### Exercise objective
Set down the data below once more, precisely as it reads.
──────────
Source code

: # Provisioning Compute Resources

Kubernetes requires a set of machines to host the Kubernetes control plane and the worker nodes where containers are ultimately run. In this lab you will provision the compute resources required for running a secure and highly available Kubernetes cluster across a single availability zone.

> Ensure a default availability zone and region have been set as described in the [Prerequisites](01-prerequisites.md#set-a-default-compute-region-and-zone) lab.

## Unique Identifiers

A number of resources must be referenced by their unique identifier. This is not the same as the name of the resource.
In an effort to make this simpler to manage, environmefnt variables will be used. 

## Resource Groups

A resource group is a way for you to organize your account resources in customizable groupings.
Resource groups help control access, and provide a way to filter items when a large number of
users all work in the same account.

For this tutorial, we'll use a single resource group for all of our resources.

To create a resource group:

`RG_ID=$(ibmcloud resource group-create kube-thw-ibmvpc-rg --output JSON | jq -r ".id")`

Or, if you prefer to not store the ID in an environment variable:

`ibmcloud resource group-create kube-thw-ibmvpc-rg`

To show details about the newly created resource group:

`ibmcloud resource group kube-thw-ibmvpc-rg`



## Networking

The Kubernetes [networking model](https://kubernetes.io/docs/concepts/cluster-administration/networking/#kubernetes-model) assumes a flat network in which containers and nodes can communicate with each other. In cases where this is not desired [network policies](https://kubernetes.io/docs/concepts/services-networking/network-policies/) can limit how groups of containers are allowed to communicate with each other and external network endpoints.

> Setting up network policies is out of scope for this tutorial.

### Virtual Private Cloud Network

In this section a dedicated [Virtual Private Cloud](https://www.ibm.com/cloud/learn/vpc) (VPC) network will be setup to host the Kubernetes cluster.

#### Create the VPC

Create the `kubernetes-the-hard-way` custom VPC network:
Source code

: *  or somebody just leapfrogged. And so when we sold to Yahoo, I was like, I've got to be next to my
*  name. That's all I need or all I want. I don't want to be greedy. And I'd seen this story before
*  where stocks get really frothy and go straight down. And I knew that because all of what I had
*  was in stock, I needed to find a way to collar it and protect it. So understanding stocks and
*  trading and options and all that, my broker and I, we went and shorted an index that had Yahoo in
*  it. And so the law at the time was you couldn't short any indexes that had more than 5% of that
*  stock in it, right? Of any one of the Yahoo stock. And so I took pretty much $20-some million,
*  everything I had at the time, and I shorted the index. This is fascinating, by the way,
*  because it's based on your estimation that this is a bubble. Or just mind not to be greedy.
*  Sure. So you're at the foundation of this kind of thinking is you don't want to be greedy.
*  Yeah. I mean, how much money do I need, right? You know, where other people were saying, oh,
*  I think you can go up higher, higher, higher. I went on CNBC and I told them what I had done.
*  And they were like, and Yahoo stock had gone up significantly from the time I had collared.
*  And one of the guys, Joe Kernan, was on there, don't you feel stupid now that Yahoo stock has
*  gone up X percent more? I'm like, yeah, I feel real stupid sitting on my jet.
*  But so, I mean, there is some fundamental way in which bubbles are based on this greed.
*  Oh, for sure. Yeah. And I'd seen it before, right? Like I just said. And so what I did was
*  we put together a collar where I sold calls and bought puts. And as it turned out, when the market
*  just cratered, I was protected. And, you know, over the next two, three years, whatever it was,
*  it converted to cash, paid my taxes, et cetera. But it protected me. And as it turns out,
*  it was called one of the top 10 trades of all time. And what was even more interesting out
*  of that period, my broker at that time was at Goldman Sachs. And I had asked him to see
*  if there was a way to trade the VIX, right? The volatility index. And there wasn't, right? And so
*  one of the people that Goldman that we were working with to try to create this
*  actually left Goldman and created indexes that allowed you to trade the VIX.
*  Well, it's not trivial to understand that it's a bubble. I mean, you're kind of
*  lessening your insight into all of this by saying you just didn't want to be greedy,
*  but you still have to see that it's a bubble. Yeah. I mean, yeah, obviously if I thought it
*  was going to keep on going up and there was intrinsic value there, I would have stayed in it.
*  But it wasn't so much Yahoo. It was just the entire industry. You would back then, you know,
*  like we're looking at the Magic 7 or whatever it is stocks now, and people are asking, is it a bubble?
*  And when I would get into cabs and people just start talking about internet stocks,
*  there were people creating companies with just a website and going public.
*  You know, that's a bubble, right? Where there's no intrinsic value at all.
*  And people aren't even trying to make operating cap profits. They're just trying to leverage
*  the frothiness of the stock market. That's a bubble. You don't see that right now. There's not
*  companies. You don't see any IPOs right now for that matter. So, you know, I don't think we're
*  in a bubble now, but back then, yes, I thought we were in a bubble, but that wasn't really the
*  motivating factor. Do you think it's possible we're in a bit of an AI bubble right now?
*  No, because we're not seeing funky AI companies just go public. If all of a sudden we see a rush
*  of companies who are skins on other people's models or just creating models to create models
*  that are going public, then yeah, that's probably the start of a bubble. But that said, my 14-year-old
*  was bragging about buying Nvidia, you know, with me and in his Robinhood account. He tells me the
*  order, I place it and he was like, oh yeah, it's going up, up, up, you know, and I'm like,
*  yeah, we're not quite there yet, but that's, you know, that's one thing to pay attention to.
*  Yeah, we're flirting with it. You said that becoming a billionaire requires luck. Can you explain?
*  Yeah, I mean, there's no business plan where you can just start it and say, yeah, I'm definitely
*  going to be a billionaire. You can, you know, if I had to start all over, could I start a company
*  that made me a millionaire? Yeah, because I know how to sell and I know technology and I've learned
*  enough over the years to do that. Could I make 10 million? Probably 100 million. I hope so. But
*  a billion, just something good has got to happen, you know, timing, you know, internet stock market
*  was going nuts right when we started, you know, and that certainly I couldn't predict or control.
──────────
### Written answer
Source code

: # Provisioning Compute Resources

Kubernetes requires a set of machines to host the Kubernetes control plane and the worker nodes where containers are ultimately run. In this lab you will provision the compute resources required for running a secure and highly available Kubernetes cluster across a single availability zone.

> Ensure a default availability zone and region have been set as described in the [Prerequisites](01-prerequisites.md#set-a-default-compute-region-and-zone) lab.

## Unique Identifiers

A number of resources must be referenced by their unique identifier. This is not the same as the name of the resource.
In an effort to make this simpler to manage, environmefnt variables will be used. 

## Resource Groups

A resource group is a way for you to organize your account resources in customizable groupings.
Resource groups help control access, and provide a way to filter items when a large number of
users all work in the same account.

For this tutorial, we'll use a single resource group for all of our resources.

To create a resource group:

`RG_ID=$(ibmcloud resource group-create kube-thw-ibmvpc-rg --output JSON | jq -r ".id")`

Or, if you prefer to not store the ID in an environment variable:

`ibmcloud resource group-create kube-thw-ibmvpc-rg`

To show details about the newly created resource group:

`ibmcloud resource group kube-thw-ibmvpc-rg`



## Networking

The Kubernetes [networking model](https://kubernetes.io/docs/concepts/cluster-administration/networking/#kubernetes-model) assumes a flat network in which containers and nodes can communicate with each other. In cases where this is not desired [network policies](https://kubernetes.io/docs/concepts/services-networking/network-policies/) can limit how groups of containers are allowed to communicate with each other and external network endpoints.

> Setting up network policies is out of scope for this tutorial.

### Virtual Private Cloud Network

In this section a dedicated [Virtual Private Cloud](https://www.ibm.com/cloud/learn/vpc) (VPC) network will be setup to host the Kubernetes cluster.

#### Create the VPC

Create the `kubernetes-the-hard-way` custom VPC network:
Source code

: *  or somebody just leapfrogged. And so when we sold to Yahoo, I was like, I've got to be next to my
*  name. That's all I need or all I want. I don't want to be greedy. And I'd seen this story before
*  where stocks get really frothy and go straight down. And I knew that because all of what I had
*  was in stock, I needed to find a way to collar it and protect it. So understanding stocks and
*  trading and options and all that, my broker and I, we went and shorted an index that had Yahoo in
*  it. And so the law at the time was you couldn't short any indexes that had more than 5% of that
*  stock in it, right? Of any one of the Yahoo stock. And so I took pretty much $20-some million,
*  everything I had at the time, and I shorted the index. This is fascinating, by the way,
*  because it's based on your estimation that this is a bubble. Or just mind not to be greedy.
*  Sure. So you're at the foundation of this kind of thinking is you don't want to be greedy.
*  Yeah. I mean, how much money do I need, right? You know, where other people were saying, oh,
*  I think you can go up higher, higher, higher. I went on CNBC and I told them what I had done.
*  And they were like, and Yahoo stock had gone up significantly from the time I had collared.
*  And one of the guys, Joe Kernan, was on there, don't you feel stupid now that Yahoo stock has
*  gone up X percent more? I'm like, yeah, I feel real stupid sitting on my jet.
*  But so, I mean, there is some fundamental way in which bubbles are based on this greed.
*  Oh, for sure. Yeah. And I'd seen it before, right? Like I just said. And so what I did was
*  we put together a collar where I sold calls and bought puts. And as it turned out, when the market
*  just cratered, I was protected. And, you know, over the next two, three years, whatever it was,
*  it converted to cash, paid my taxes, et cetera. But it protected me. And as it turns out,
*  it was called one of the top 10 trades of all time. And what was even more interesting out
*  of that period, my broker at that time was at Goldman Sachs. And I had asked him to see
*  if there was a way to trade the VIX, right? The volatility index. And there wasn't, right? And so
*  one of the people that Goldman that we were working with to try to create this
*  actually left Goldman and created indexes that allowed you to trade the VIX.
*  Well, it's not trivial to understand that it's a bubble. I mean, you're kind of
*  lessening your insight into all of this by saying you just didn't want to be greedy,
*  but you still have to see that it's a bubble. Yeah. I mean, yeah, obviously if I thought it
*  was going to keep on going up and there was intrinsic value there, I would have stayed in it.
*  But it wasn't so much Yahoo. It was just the entire industry. You would back then, you know,
*  like we're looking at the Magic 7 or whatever it is stocks now, and people are asking, is it a bubble?
*  And when I would get into cabs and people just start talking about internet stocks,
*  there were people creating companies with just a website and going public.
*  You know, that's a bubble, right? Where there's no intrinsic value at all.
*  And people aren't even trying to make operating cap profits. They're just trying to leverage
*  the frothiness of the stock market. That's a bubble. You don't see that right now. There's not
*  companies. You don't see any IPOs right now for that matter. So, you know, I don't think we're
*  in a bubble now, but back then, yes, I thought we were in a bubble, but that wasn't really the
*  motivating factor. Do you think it's possible we're in a bit of an AI bubble right now?
*  No, because we're not seeing funky AI companies just go public. If all of a sudden we see a rush
*  of companies who are skins on other people's models or just creating models to create models
*  that are going public, then yeah, that's probably the start of a bubble. But that said, my 14-year-old
*  was bragging about buying Nvidia, you know, with me and in his Robinhood account. He tells me the
*  order, I place it and he was like, oh yeah, it's going up, up, up, you know, and I'm like,
*  yeah, we're not quite there yet, but that's, you know, that's one thing to pay attention to.
*  Yeah, we're flirting with it. You said that becoming a billionaire requires luck. Can you explain?
*  Yeah, I mean, there's no business plan where you can just start it and say, yeah, I'm definitely
*  going to be a billionaire. You can, you know, if I had to start all over, could I start a company
*  that made me a millionaire? Yeah, because I know how to sell and I know technology and I've learned
*  enough over the years to do that. Could I make 10 million? Probably 100 million. I hope so. But
*  a billion, just something good has got to happen, you know, timing, you know, internet stock market
*  was going nuts right when we started, you know, and that certainly I couldn't predict or control.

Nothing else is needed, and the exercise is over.